At the Massachusetts Institute of Technology (MIT), USA, the scale is bigger – the invention, known as the Digital Construction Platform (DCP), would fill an average car-parking space. 

At its heart, the MIT system, for which research began in 2011, is a robotic arm, designed to print the basic structure of a building. ‘The construction industry is still mostly doing things the way it has for hundreds of years,’ explained Steven Keating, a mechanical engineering graduate and former research affiliate in the Mediated Matter group at the MIT Media Lab, to MIT News in April. ‘The buildings are rectilinear, mostly built from single materials, put together with saws and nails. We wanted to show that we could build something tomorrow that could be used right away.’

MIT’s robot is a tracked vehicle, incorporating the robotic arm. This, in turn, has a smaller arm at its end that sprays the material for the structure. 

MIT claims that the arm can be ‘used to direct any conventional (or unconventional) construction nozzle, such as those used for pouring concrete or spraying insulation material’.

In the corresponding paper, Toward site-specific and self-sufficient robotic fabrication on architectural scales, published in the Science Robotics journal, Keating and Julian Leland and Levi Cai, research assistants in the Mediated Matter group, and Neri Oxman, group director and associate professor of media arts and sciences at MIT Media Lab, describe the benefits of mobile manufacturing, ‘Mobility rapidly becomes imperative as researchers seek to develop systems with much larger build volumes, to enable fully autonomous on-site fabrication, and to effectively deploy automated construction systems in swarm configurations.’
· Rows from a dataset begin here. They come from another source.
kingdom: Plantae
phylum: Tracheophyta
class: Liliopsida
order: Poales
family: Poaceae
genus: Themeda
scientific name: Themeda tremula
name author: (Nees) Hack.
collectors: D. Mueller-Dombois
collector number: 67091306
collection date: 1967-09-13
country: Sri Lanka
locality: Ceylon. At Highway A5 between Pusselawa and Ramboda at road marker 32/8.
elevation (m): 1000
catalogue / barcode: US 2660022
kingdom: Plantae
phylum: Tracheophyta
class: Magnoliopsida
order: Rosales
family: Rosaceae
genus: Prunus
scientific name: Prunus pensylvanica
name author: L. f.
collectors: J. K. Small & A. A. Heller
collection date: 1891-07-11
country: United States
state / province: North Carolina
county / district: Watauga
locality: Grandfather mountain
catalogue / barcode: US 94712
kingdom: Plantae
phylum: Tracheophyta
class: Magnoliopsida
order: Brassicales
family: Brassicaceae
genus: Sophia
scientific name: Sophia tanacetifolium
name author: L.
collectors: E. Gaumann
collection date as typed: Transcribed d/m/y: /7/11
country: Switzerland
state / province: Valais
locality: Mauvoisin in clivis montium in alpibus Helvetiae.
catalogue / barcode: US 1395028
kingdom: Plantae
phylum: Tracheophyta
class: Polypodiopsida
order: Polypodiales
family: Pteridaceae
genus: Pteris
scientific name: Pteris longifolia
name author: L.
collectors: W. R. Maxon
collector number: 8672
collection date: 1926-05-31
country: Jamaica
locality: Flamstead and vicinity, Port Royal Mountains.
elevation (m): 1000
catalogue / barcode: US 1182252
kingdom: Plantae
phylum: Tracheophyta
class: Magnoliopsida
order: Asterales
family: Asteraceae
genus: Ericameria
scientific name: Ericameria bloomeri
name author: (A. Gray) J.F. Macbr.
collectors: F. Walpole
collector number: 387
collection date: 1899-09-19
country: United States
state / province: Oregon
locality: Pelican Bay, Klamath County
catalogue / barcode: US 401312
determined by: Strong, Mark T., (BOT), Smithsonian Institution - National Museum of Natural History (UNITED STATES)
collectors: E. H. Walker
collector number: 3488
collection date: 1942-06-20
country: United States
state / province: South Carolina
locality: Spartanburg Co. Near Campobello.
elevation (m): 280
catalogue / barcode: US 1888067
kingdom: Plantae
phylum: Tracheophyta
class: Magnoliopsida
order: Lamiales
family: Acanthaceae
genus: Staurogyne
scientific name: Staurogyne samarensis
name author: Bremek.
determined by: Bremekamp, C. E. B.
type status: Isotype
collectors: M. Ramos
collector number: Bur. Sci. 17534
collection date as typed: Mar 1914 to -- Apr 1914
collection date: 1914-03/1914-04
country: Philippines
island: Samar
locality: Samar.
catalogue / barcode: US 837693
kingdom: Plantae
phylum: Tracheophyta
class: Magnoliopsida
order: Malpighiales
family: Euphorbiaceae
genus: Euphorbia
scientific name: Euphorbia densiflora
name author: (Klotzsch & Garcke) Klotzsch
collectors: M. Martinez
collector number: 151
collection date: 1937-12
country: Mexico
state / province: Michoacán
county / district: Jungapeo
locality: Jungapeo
The decision to incorporate an arm, therefore, seems obvious – it’s mobile and has the flexibility Keating and colleagues desired. The dexterity of an arm, the research paper adds, makes it possible ‘to perform more sophisticated operations and adapt to varying construction environments’. In addition, an arm system has ‘a very large ratio of physical reach to platform footprint, enabling simpler access to complex sites and allowing extremely large work volumes’.

Last year, MIT undertook a test run. The robotic arm was able to print the walls of a 15m-diameter, 3.6m-high dome by fabricating a foam-insulation framework. It used Dow Chemical’s Froth-Pak insulation foam, often used in construction for thermal insulation. 

The actual printing time was 13.5 hours, although it took two days to complete the dome, because of lost encoder counts on the rotary encoder and delays when a layer of dew formed on the printed foam. In terms of energy consumption, an electrical drive system, which draws power from solar panels, was fitted to the DCP.

It’s a positive start, although there is some way to go before Keating’s dream ‘to have something totally autonomous, that you could send to the moon or Mars or Antarctica, and it would just go out and make these buildings for years’, comes to fruition. 

Much like the work at Siemens and Flitsch’s Addibots, there’s a long road ahead.